Do business support programs have any impact? A comment on Rossi's rules

Guest Contributor
September 20, 2012

Commentary

By Dr Margaret Dalziel

In 1987, sociologist Peter Rossi distilled his experience evaluating social programs in a few simple ‘metallic laws' where the durability of the metal indicates the law's robustness. The most robust of these laws is the iron law, which states that: "The expected value of any net impact assessment of any large-scale social program is zero. The Iron Law arises from the experience that few impact assessments of large-scale social programs have found that the programs in question had any net impact. The law also means that, based on the evaluation efforts of the last 20 years, the best a priori estimate of the net impact assessment of any program is zero, i.e., that the program will have no effect."

The remaining laws are variations on the theme of the iron law. For example, the stainless steel law suggests that the better designed an evaluation, the more likely it is to find a net impact of zero. Rossi's laws are still in circulation because many econometricians have found confirming empirical results. And this is so regardless of whether the program is a social program designed to help people, or a business support program designed to help businesses. Many rigourous evaluations of such programs find marginal, if any impacts.

On the other hand, many programs can point to success stories that demonstrate impact and can attract clients, dedicated employees, and investors. So who's right?

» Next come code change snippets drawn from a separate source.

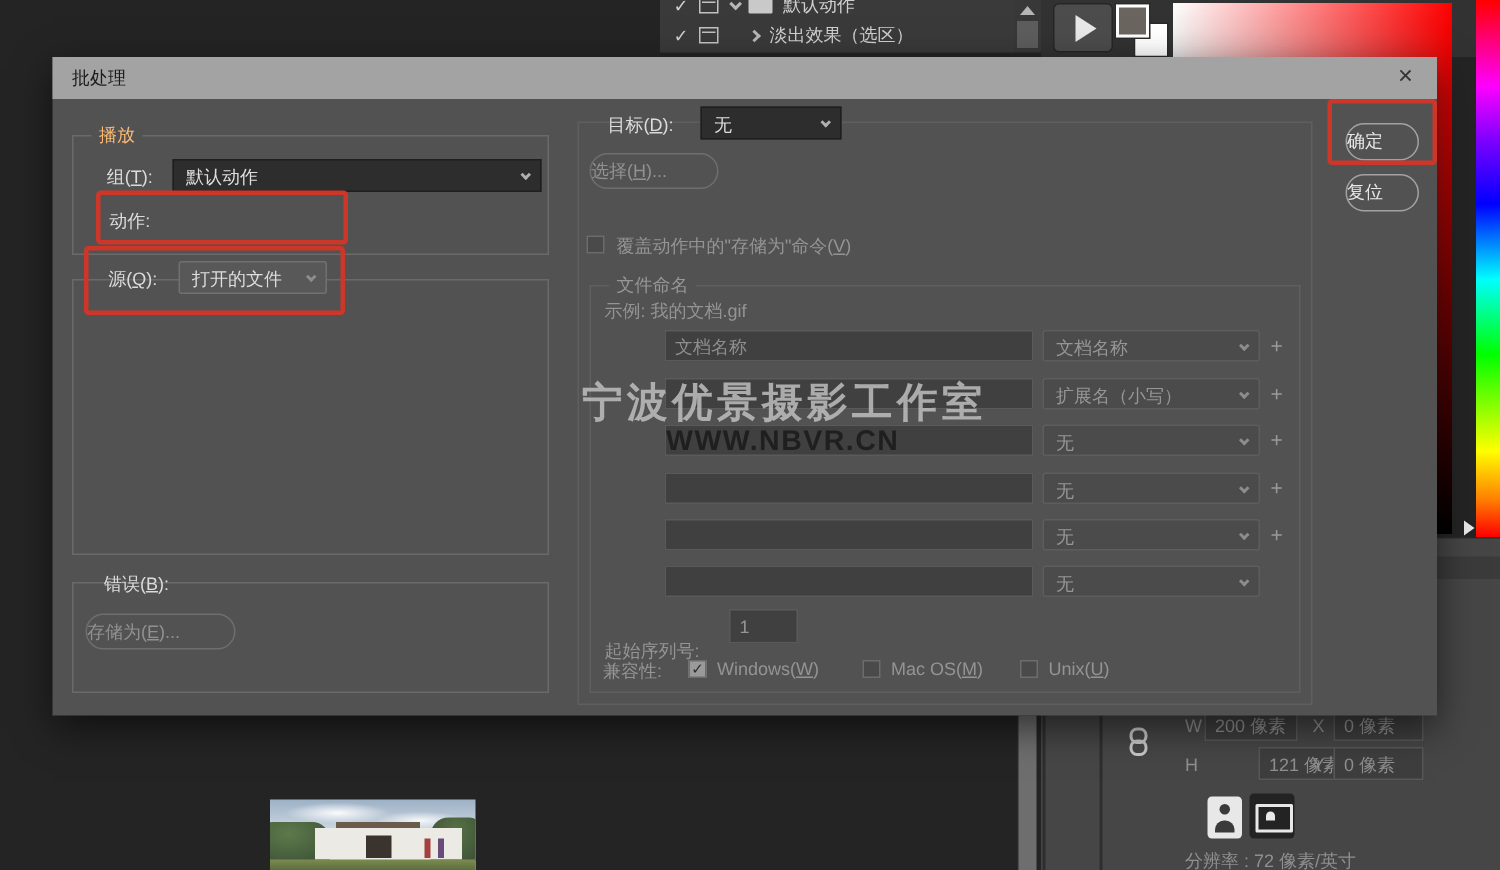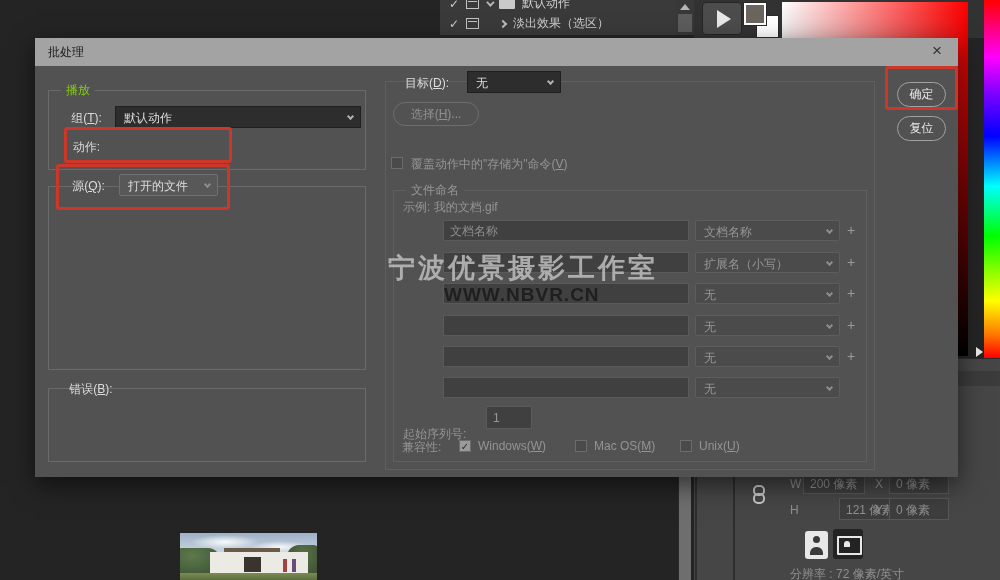--- a/index.html
+++ b/index.html
@@ -68,36 +68,36 @@
   .photo .grass { left:0; bottom:0; width:100%; height:7px; background:linear-gradient(180deg,#7c8b50,#5c6e40); }
 
   
   .dialog { left:35px; top:38px; width:923px; height:439px; background:#525252; box-shadow:0 8px 24px rgba(0,0,0,.55); z-index:10; }
   .titlebar { position:absolute; left:0; top:0; width:100%; height:28px; background:#a3a3a3; }
   .dlg-title { position:absolute; left:13px; top:0; line-height:28px; color:#1a1a1a; font-size:12px; }
   .dlg-close { position:absolute; right:8px; top:0; width:26px; height:28px; text-align:center; line-height:26px; font-size:17px; color:#333; cursor:default; }
 
   .groupbox { position:absolute; border:1px solid #6a6a6a; }
   .groupbox.dim { border-color:#5f5f5f; }
-  .legend { position:absolute; top:-9px; left:12px; background:#525252; padding:0 5px; color:#84cc16; font-size:12px; }
+  .legend { position:absolute; top:-9px; left:12px; background:#525252; padding:0 5px; color:#fdba74; font-size:12px; }
   .legend.dim { color:#979797; }
 
   .lbl { position:absolute; color:#dcdcdc; font-size:12px; }
   .lbl.dim { color:#949494; }
   .lbl.r { text-align:center; }
 
   .dd { position:absolute; font-size:12px; padding:3px 18px 3px 8px; cursor:default; }
   .dd-dark { background:#2d2d2d; border:1px solid #1f1f1f; color:#dedede; }
   .dd-focus { border:2px solid #4a7cb0; padding-top:2px; }
   .dd-light { background:#585858; border:1px solid #707070; color:#dedede; border-radius:2px; }
   .dd-dis { background:#4b4b4b; border:1px solid #5d5d5d; color:#969696; border-radius:2px; }
   .dd .dchev { position:absolute; right:7px; top:7px; width:5px; height:5px; border-right:2px solid #b0b0b0; border-bottom:2px solid #b0b0b0; transform:rotate(45deg); }
   .dd-dis .dchev, .dd-light .dchev { border-color:#8d8d8d; }
 
-  .pill { position:absolute; border-radius:13px; background:transparent; text-align:center; font-size:12px; cursor:default; }
+  .pill { position:absolute; border-radius:13px; background:transparent; font-size:12px; cursor:default; }
   .pill.on { border:1px solid #a2a2a2; color:#e8e8e8; line-height:23px; }
   .pill.off { border:1px solid #6e6e6e; color:#919191; line-height:22px; }
 
   .cb { position:absolute; width:12px; height:12px; background:#4a4a4a; border:1px solid #6c6c6c; }
   .cb.checked { background:#9a9a9a; color:#2b2b2b; font-size:10px; line-height:11px; text-align:center; font-weight:bold; }
 
   .tf { position:absolute; background:#404040; border:1px solid #5a5a5a; color:#969696; font-size:12px; padding:2px 6px; font-family:"Liberation Sans","DejaVu Sans",sans-serif; }
   .tf::placeholder { color:#8e8e8e; opacity:1; }
   .plus { position:absolute; color:#9a9a9a; font-size:14px; }
 
@@ -201,20 +201,21 @@
 
     <div class="groupbox" style="left:13px; top:148px; width:318px; height:184px;"></div>
     <span class="lbl r" style="left:30px; top:140px; width:47px;"><span>源(</span><u>Q</u><span>):</span></span>
     <div class="dd dd-light" style="left:84px; top:136px; width:99px; height:22px;">
       <span>打开的文件</span><span class="dchev"></span>
     </div>
     <div class="redbox" style="left:21px; top:126px; width:174px; height:46px;"></div>
 
     <div class="groupbox" style="left:13px; top:350px; width:318px; height:74px;"></div>
     <span class="lbl r" style="left:20px; top:343px; width:72px;"><span>错误(</span><u>B</u><span>):</span></span>
+    <div class="pill off" style="left:22px; top:371px; width:100px; height:24px;"><span>存储为(</span><u>E</u><span>)...</span></div>
 
     <div class="groupbox dim" style="left:350px; top:43px; width:490px; height:389px;"></div>
     <span class="lbl r" style="left:358px; top:37px; width:68px;"><span>目标(</span><u>D</u><span>):</span></span>
     <div class="dd dd-dark" style="left:432px; top:33px; width:94px; height:22px;">
       <span>无</span><span class="dchev"></span>
     </div>
     <div class="pill off" style="left:358px; top:64px; width:86px; height:24px;"><span>选择(</span><u>H</u><span>)...</span></div>
     <span class="cb" style="left:356px; top:119px;"></span>
     <span class="lbl dim" style="left:376px; top:118px;"><span>覆盖动作中的"存储为"命令(</span><u>V</u><span>)</span></span>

Are program stakeholders deluded or incredibility patient, hoping against the evidence that the program will someday have an impact? Or is it possible that many programs are having an impact that the econometricians are unable to capture?

No doubt everyone's right some of the time. But to better understand what's happening we need better data. Econometricians often use secondary data, and so benefit from large sample sizes and objective data. But secondary data, having been collected for other purposes, may not be entirely appropriate for the task at hand.

For example, many business support programs aim to serve new ventures, but new ventures will not show up in data that is limited to publicly traded firms. Success stories are just the opposite. Success stories benefit from rich, pertinent data, but employ small and highly biased samples.

There are three additional reasons for which econometricians may not find an impact, even when some consider a program worthy. First, econometricians consider average impacts. If a program serves 100 clients and only 30 benefit, should it be cancelled? Answering that question would depend on the nature and extent of the benefits, the costs of the program, both overall costs and the costs to the 100 clients, and available alternatives.

Second, econometricians must select a measure of impact. Programs whose impacts depend on client needs will have impacts on multiple dimensions. Assessments that measure impacts on only one or two dimensions will miss impacts that weren't considered. For example, an assessment of a business support program that considers only impact on company revenues will miss impacts on innovativeness, emission reductions, and profitability.

Third, impact assessments occur at specific points in time. Some impacts may take a long time to materialize and so may be measurable only after the assessment has taken place.

The Evidence Network assesses the impact of business research, innovation, and support programs using primary data collected from client firms. This approach addresses the challenges faced by econometricians because the data is pertinent, fine-grained, multi-dimensional, and timely. We recently assessed the impact of a business support program on the revenues of 54 (61%) of the firms that had participated in the program. Only 23 of the 54 firms reported a positive impact on revenues. The mean impact is €0.38 million, the median impact is zero, and the total impact on revenues is €20.5 million. The total cost of the program was €1.2 million for a benefit-cost ratio, which considers only one dimension of benefits (impact on revenues) and all costs, of 17.1. This program creates net value notwithstanding the fact that an econometric analysis of the program would be unlikely to capture it. As Einstein said, "The problems that exist in the world today cannot be solved by the level of thinking that created them."

Dr Margaret Dalziel is a professor of innovation and entrepreneurship at the Telfer School of Management, University of Ottawa, and VP Research, The Evidence Network. She is currently serving on the Council of Canadian Academies Expert Panel on the Socio-Economic Impacts of Innovation Investments.